▶ Source data
========================================================================

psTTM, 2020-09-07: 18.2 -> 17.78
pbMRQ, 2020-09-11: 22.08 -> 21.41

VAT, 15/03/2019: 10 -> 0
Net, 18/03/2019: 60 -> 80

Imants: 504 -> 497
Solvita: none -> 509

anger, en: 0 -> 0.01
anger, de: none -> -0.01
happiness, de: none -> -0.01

========================================================================

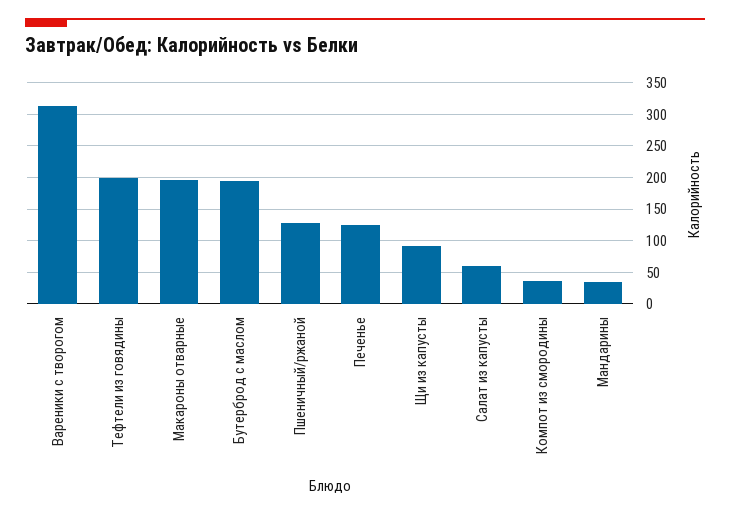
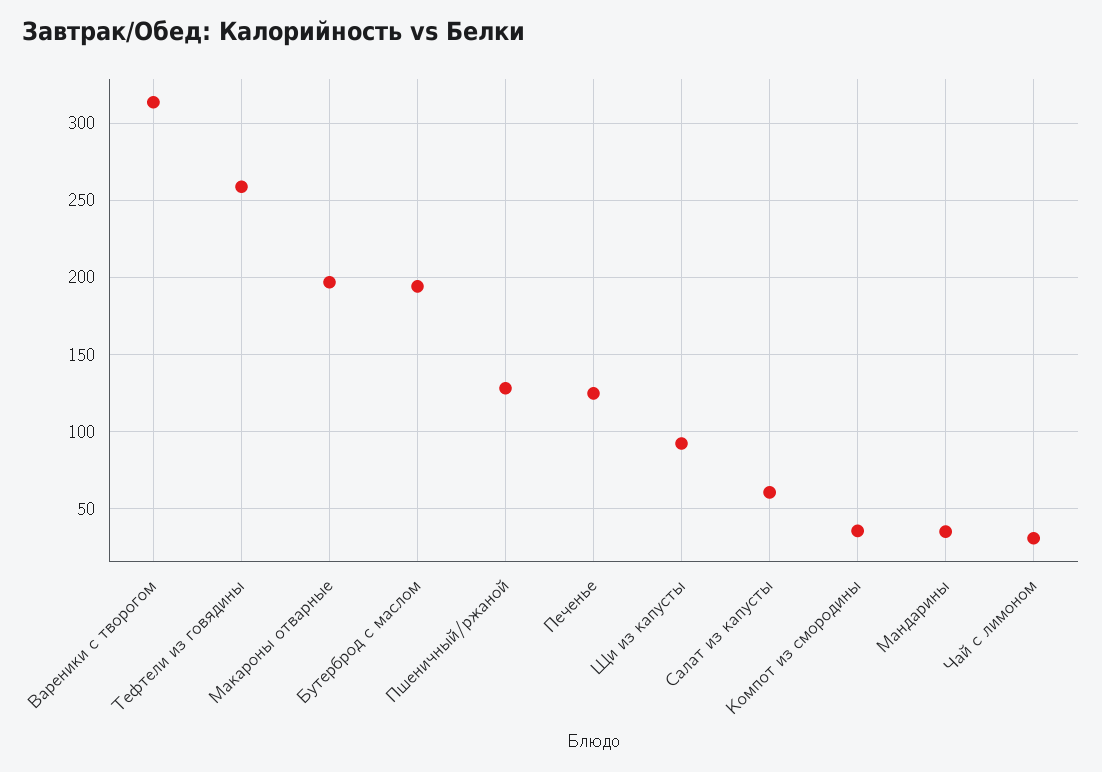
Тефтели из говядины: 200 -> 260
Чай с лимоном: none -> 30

========================================================================

Find the line with "VAT, 15/03/2019: 10 -> 0" in the material above. Reproduce it and each line after it up to and including the line with "happiness, de: none -> -0.01".

▶ Exercise answer
VAT, 15/03/2019: 10 -> 0
Net, 18/03/2019: 60 -> 80

Imants: 504 -> 497
Solvita: none -> 509

anger, en: 0 -> 0.01
anger, de: none -> -0.01
happiness, de: none -> -0.01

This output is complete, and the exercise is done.